Those eyes

I was washing the dog kennels today at the RSPCA. I stared into one of the pens and was appalled at the amount of feces on the floor. It was a small Maltese. She was cold, wet and skinny. I glanced at her chart. She was a senior dog, sent to the RSPCA by one of the charity animal hospitals. The Maltese was placed on oral broad spectrum antibiotics; i am not sure for what condition.

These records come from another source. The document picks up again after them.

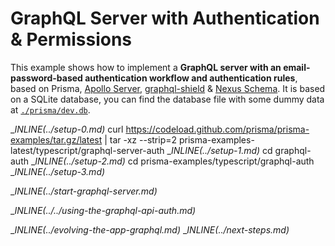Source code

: # GraphQL Server with Authentication & Permissions

This example shows how to implement a **GraphQL server with an email-password-based authentication workflow and authentication rules**, based on Prisma, [Apollo Server](https://www.apollographql.com/docs/apollo-server/), [graphql-shield](https://github.com/maticzav/graphql-shield) & [Nexus Schema](https://nxs.li/components/standalone/schema). It is based on a SQLite database, you can find the database file with some dummy data at [`./prisma/dev.db`](./prisma/dev.db).

__INLINE(../_setup-0.md)__
curl https://codeload.github.com/prisma/prisma-examples/tar.gz/latest | tar -xz --strip=2 prisma-examples-latest/typescript/graphql-server-auth
__INLINE(../_setup-1.md)__
cd graphql-auth
__INLINE(../_setup-2.md)__
cd prisma-examples/typescript/graphql-auth
__INLINE(../_setup-3.md)__

__INLINE(../_start-graphql-server.md)__

__INLINE(../../_using-the-graphql-api-auth.md)__

__INLINE(../_evolving-the-app-graphql.md)__
__INLINE(../_next-steps.md)__
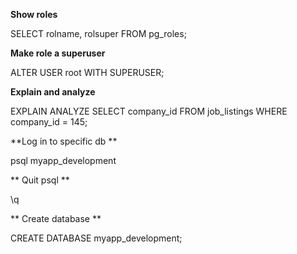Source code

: **Show roles**

SELECT rolname, rolsuper FROM pg_roles;

**Make role a superuser**

ALTER USER root WITH SUPERUSER;

**Explain and analyze**

EXPLAIN ANALYZE SELECT company_id FROM job_listings WHERE company_id = 145;

**Log in to specific db **

psql myapp_development

** Quit psql **

\q

** Create database **

CREATE DATABASE myapp_development;
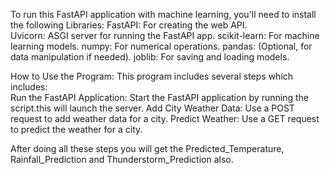 To run this FastAPI application with machine learning, you'll need to install the following Libraries: 
         FastAPI: For creating the web API.  
         Uvicorn: ASGI server for running the FastAPI app.
         scikit-learn: For machine learning models.
         numpy: For numerical operations.
         pandas: (Optional, for data manipulation if needed).
         joblib: For saving and loading models.

How to Use the Program: 
         This program includes several steps which includes:        
 Run the FastAPI Application:
         Start the FastAPI application by running the script.this will launch the server.
 Add City Weather Data: 
         Use a POST request to add weather data for a city.
 Predict Weather:
         Use a GET request to predict the weather for a city.

After doing all these steps you will get the Predicted_Temperature, Rainfall_Prediction and Thunderstorm_Prediction also.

I entered the pen and started hosing furiously at the feces on the ground. This dog must be having diarrhea or something. The feces were jammed on the ground. The force from the jet of water i was brandishing was not enough to dislodge the feces. I had to resort to scrapping some of the shit with my gumboots. Throughout this time, i noticed the Maltese was very quiet and instead of avoiding the water jet or the feces; she just came straight up to me and sat right on the mess, in the path of the water. I was a tad astonished. Is this a real stupid dog, or a dog who is in desperate need of affection that she would brave water and shit to come close?

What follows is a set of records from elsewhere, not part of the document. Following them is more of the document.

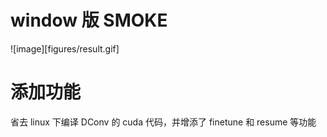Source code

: 
#  window 版 SMOKE

![image][figures/result.gif]

#  添加功能
省去 linux 下编译 DConv 的 cuda 代码，并增添了 finetune 和 resume 等功能


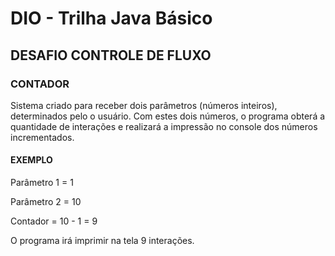 # DIO - Trilha Java Básico

## DESAFIO CONTROLE DE FLUXO

### CONTADOR

Sistema criado para receber dois parâmetros (números inteiros), determinados pelo o usuário. Com estes dois números, o programa obterá a quantidade de interações e realizará a impressão no console dos números incrementados.

#### EXEMPLO
Parâmetro 1 = 1

Parâmetro 2 = 10

Contador = 10 - 1 = 9

O programa irá imprimir na tela 9 interações.
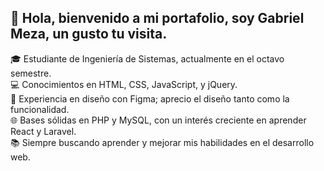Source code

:🚀 Hola, bienvenido a mi portafolio, soy Gabriel Meza, un gusto tu visita.  
----------------------------------------
🎓 Estudiante de Ingeniería de Sistemas, actualmente en el octavo semestre.  
💻 Conocimientos en HTML, CSS, JavaScript, y jQuery.  
🎨 Experiencia en diseño con Figma; aprecio el diseño tanto como la funcionalidad.  
🌐 Bases sólidas en PHP y MySQL, con un interés creciente en aprender React y Laravel.  
📚 Siempre buscando aprender y mejorar mis habilidades en el desarrollo web.

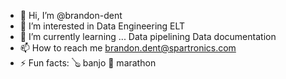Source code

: - 👋 Hi, I’m @brandon-dent
- 👀 I’m interested in
        Data Engineering
        ELT           
- 🌱 I’m currently learning ...
        Data pipelining
        Data documentation
- 📫 How to reach me
        brandon.dent@spartronics.com
- ⚡ Fun facts:
        🪕 banjo
        🏃 marathon
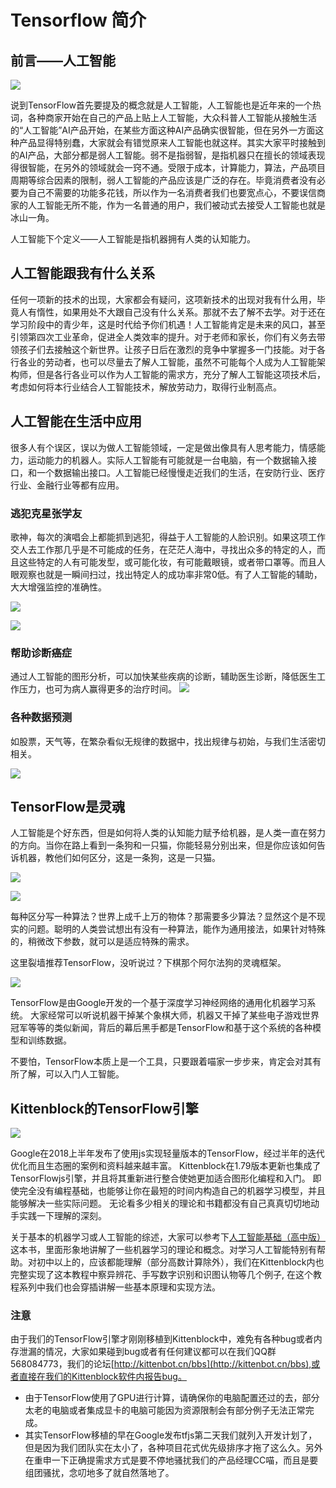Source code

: # Tensorflow 简介

## 前言——人工智能

![](./images/c01_10.png)

说到TensorFlow首先要提及的概念就是人工智能，人工智能也是近年来的一个热词，各种商家开始在自己的产品上贴上人工智能，大众科普人工智能从接触生活的“人工智能”AI产品开始，在某些方面这种AI产品确实很智能，但在另外一方面这种产品显得特别蠢，大家就会有错觉原来人工智能也就这样。其实大家平时接触到的AI产品，大部分都是弱人工智能。弱不是指弱智，是指机器只在擅长的领域表现得很智能，在另外的领域就会一窍不通。受限于成本，计算能力，算法，产品项目周期等综合因素的限制，弱人工智能的产品应该是广泛的存在。毕竟消费者没有必要为自己不需要的功能多花钱，所以作为一名消费者我们也要宽点心，不要误信商家的人工智能无所不能，作为一名普通的用户，我们被动式去接受人工智能也就是冰山一角。

人工智能下个定义——人工智能是指机器拥有人类的认知能力。

## 人工智能跟我有什么关系

任何一项新的技术的出现，大家都会有疑问，这项新技术的出现对我有什么用，毕竟人有惰性，如果用处不大跟自己没有什么关系。那就不去了解不去学。对于还在学习阶段中的青少年，这是时代给予你们机遇！人工智能肯定是未来的风口，甚至引领第四次工业革命，促进全人类效率的提升。对于老师和家长，你们有义务去带领孩子们去接触这个新世界。让孩子日后在激烈的竞争中掌握多一门技能。对于各行各业的劳动者，也可以尽量去了解人工智能，虽然不可能每个人成为人工智能架构师，但是各行各业可以作为人工智能的需求方，充分了解人工智能这项技术后，考虑如何将本行业结合人工智能技术，解放劳动力，取得行业制高点。

## 人工智能在生活中应用

很多人有个误区，误以为做人工智能领域，一定是做出像具有人思考能力，情感能力，运动能力的机器人。实际人工智能有可能就是一台电脑，有一个数据输入接口，和一个数据输出接口。人工智能已经慢慢走近我们的生活，在安防行业、医疗行业、金融行业等都有应用。

### 逃犯克星张学友

歌神，每次的演唱会上都能抓到逃犯，得益于人工智能的人脸识别。如果这项工作交人去工作那几乎是不可能成的任务，在茫茫人海中，寻找出众多的特定的人，而且这些特定的人有可能发型，或可能化妆，有可能戴眼镜，或者带口罩等。而且人眼观察也就是一瞬间扫过，找出特定人的成功率非常0低。有了人工智能的辅助，大大增强监控的准确性。

![](./images/c01_01.png)

![](./images/c01_02.png)

### 帮助诊断癌症
通过人工智能的图形分析，可以加快某些疾病的诊断，辅助医生诊断，降低医生工作压力，也可为病人赢得更多的治疗时间。
![](./images/c01_03.png)

### 各种数据预测

如股票，天气等，在繁杂看似无规律的数据中，找出规律与初始，与我们生活密切相关。

![](./images/c01_05.png)

## TensorFlow是灵魂

人工智能是个好东西，但是如何将人类的认知能力赋予给机器，是人类一直在努力的方向。当你在路上看到一条狗和一只猫，你能轻易分别出来，但是你应该如何告诉机器，教他们如何区分，这是一条狗，这是一只猫。

![](./images/c01_06.png)

![](./images/c01_07.png)

每种区分写一种算法？世界上成千上万的物体？那需要多少算法？显然这个是不现实的问题。聪明的人类尝试想出有没有一种算法，能作为通用接法，如果针对特殊的，稍微改下参数，就可以是适应特殊的需求。

这里裂墙推荐TensorFlow，没听说过？下棋那个阿尔法狗的灵魂框架。

![](./images/c01_08.png)

TensorFlow是由Google开发的一个基于深度学习神经网络的通用化机器学习系统。 大家经常可以听说机器干掉某个象棋大师，机器又干掉了某些电子游戏世界冠军等等的类似新闻，背后的幕后黑手都是TensorFlow和基于这个系统的各种模型和训练数据。

不要怕，TensorFlow本质上是一个工具，只要跟着喵家一步步来，肯定会对其有所了解，可以入门人工智能。

## Kittenblock的TensorFlow引擎

![](./images/c01_09.png)

Google在2018上半年发布了使用js实现轻量版本的TensorFlow，经过半年的迭代优化而且生态圈的案例和资料越来越丰富。
Kittenblock在1.79版本更新也集成了TensorFlowjs引擎，并且将其重新进行整合使她更加适合图形化编程和入门。 即使完全没有编程基础，也能够让你在最短的时间内构造自己的机器学习模型，并且能够解决一些实际问题。
无论看多少相关的理论和书籍都没有自己真真切切地动手实践一下理解的深刻。

关于基本的机器学习或人工智能的综述，大家可以参考下[人工智能基础（高中版）](https://baike.baidu.com/item/%E4%BA%BA%E5%B7%A5%E6%99%BA%E8%83%BD%E5%9F%BA%E7%A1%80%EF%BC%88%E9%AB%98%E4%B8%AD%E7%89%88%EF%BC%89)这本书，里面形象地讲解了一些机器学习的理论和概念。对学习人工智能特别有帮助。对初中以上的，应该都能理解（部分高数计算除外），我们在Kittenblock内也完整实现了这本教程中察异辨花、手写数字识别和识图认物等几个例子, 在这个教程系列中我们也会穿插讲解一些基本原理和实现方法。

### 注意

由于我们的TensorFlow引擎才刚刚移植到Kittenblock中，难免有各种bug或者内存泄漏的情况，大家如果碰到bug或者有任何建议都可以在我们QQ群 568084773，我们的论坛[http://kittenbot.cn/bbs](http://kittenbot.cn/bbs),或者直接在我们的Kittenblock软件内报告bug。

* 由于TensorFlow使用了GPU进行计算，请确保你的电脑配置还过的去，部分太老的电脑或者集成显卡的电脑可能因为资源限制会有部分例子无法正常完成。
* 其实TensorFlow移植的早在Google发布tfjs第二天我们就列入开发计划了，但是因为我们团队实在太小了，各种项目花式优先级排序才拖了这么久。另外在重申一下正确提需求方式是要不停地骚扰我们的产品经理CC喵，而且是要组团骚扰，念叨地多了就自然落地了。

I patted her and focused on the task at hand. When i finally cleaned the pen, i turned off the jet. I squatted beside this small scraggly dog and stroked her. Gently, i tipped her head towards me to look at her. I was startled when i saw her eyes. Those eyes…eyes that i recognized, eyes that i have seen before. Cloudy white eyes. Eyes affected by cataracts. Eyes that my very first dog had. Eyes that no longer had sight in them. Eyes of a very old dog. An old dog who does not belong in a pound; an old dog whose loyalty and age should have demanded she spend her last few years in a warm cosy house, not in a cold wet pound surrounded by a million other howling dogs. And i felt so sad, so sad for the Maltese, so sad for my dog who accompanied me through my childhood till medical school and no more.

My brave little dog.

I stopped hosing the rest of the pens to fetch a new jumper and a dry towel for this Maltese. The other dogs suddenly became quiet because they sensed a change in routine. Dogs are so sensitive; i love them. I dried the Maltese and despite her age, she gave a few noisy grunts of appreciation. I put the dry jumper on her, replaced her bedding and carried her to her bedding. She looked at me with those sightless eyes and i understood her gratefulness. I stared at her for a while more before i resumed cleaning the rest of the pens. Last i checked, she was fast asleep in her warmer, snugger bedding.

I hope she gets a second chance in Life; i hope she has the privilege to live out the rest of her life with someone who appreciates her. Feeble old dogs in dog pounds always make me very very sad. Just like old patients that have been abandoned in nursing homes. Age demands respect and kindness.